Start of Supplied data

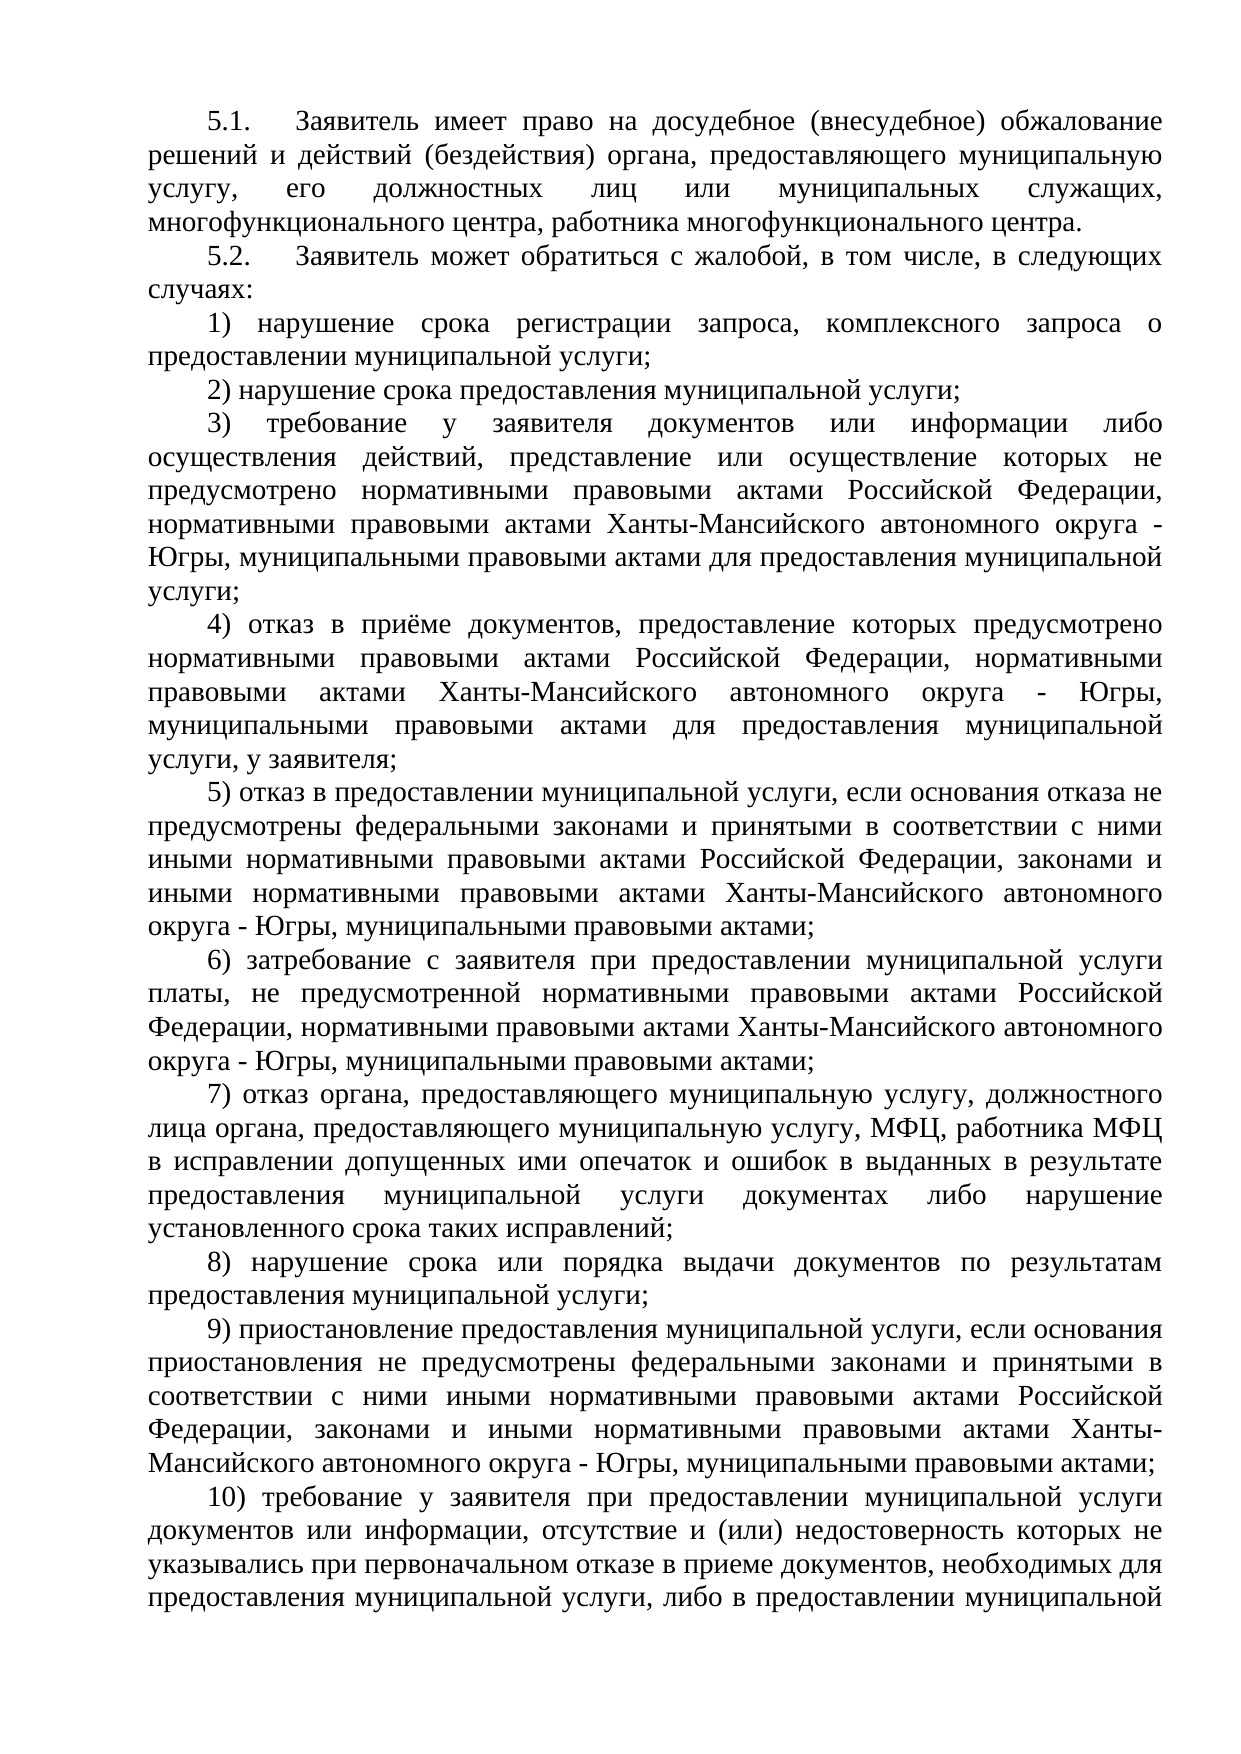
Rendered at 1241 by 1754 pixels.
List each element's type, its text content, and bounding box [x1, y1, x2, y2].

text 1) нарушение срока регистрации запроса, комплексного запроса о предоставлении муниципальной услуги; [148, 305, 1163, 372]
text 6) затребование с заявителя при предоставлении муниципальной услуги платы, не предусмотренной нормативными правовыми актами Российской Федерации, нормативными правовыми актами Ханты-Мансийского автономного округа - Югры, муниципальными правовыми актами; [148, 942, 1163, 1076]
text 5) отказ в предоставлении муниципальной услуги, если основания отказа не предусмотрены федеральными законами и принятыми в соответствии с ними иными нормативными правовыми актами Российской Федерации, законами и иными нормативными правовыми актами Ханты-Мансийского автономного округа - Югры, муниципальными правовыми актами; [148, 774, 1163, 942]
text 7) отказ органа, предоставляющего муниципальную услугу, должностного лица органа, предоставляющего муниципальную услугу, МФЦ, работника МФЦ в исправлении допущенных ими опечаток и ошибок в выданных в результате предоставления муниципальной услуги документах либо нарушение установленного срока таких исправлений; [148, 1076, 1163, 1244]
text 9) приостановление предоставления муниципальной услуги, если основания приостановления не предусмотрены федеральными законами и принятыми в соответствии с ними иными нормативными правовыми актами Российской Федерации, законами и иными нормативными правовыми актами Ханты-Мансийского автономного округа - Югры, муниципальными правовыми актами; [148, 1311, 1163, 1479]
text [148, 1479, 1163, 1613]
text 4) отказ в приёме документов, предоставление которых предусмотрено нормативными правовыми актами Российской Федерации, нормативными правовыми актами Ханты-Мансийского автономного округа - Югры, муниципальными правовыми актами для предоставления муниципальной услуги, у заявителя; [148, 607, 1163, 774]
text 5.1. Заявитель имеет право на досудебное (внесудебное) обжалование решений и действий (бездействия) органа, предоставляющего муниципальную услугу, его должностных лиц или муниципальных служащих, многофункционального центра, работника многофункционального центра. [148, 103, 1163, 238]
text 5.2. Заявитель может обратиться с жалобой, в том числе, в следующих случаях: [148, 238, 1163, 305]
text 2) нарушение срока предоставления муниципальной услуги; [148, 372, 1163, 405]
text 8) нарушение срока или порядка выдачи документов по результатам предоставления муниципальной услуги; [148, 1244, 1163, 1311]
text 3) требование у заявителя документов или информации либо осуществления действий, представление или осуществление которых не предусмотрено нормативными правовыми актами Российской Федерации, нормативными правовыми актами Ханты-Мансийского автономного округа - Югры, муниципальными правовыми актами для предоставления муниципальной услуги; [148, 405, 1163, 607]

End of Supplied data
Start of Supplied data

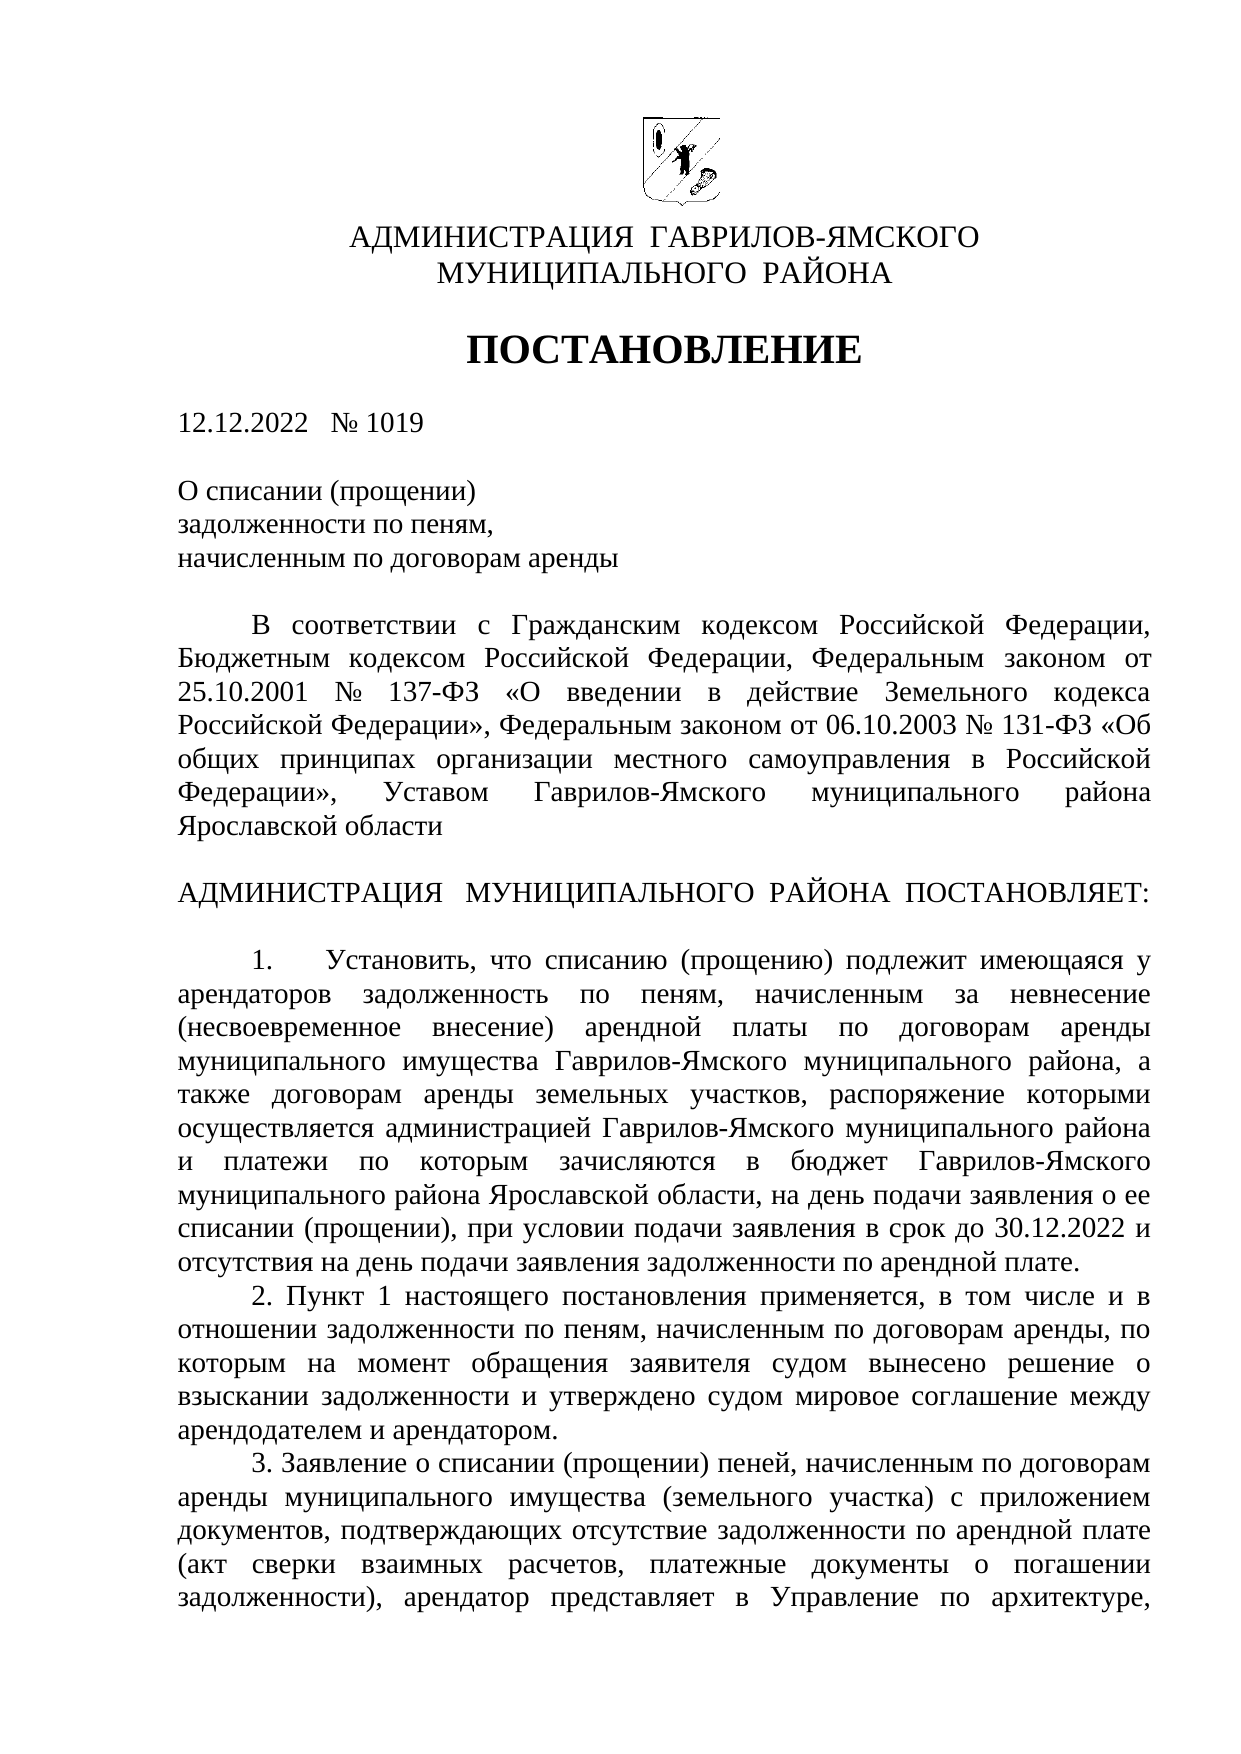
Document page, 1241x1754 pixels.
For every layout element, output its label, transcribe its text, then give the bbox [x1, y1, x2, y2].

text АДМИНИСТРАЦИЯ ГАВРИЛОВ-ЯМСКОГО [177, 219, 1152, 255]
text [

End of Supplied data

_Task details_: Please copy every line from the entries that includes the word "pixels".

_Exercise solution_:
Rendered at 1241 by 1754 pixels.
Document page, 1241x1754 pixels.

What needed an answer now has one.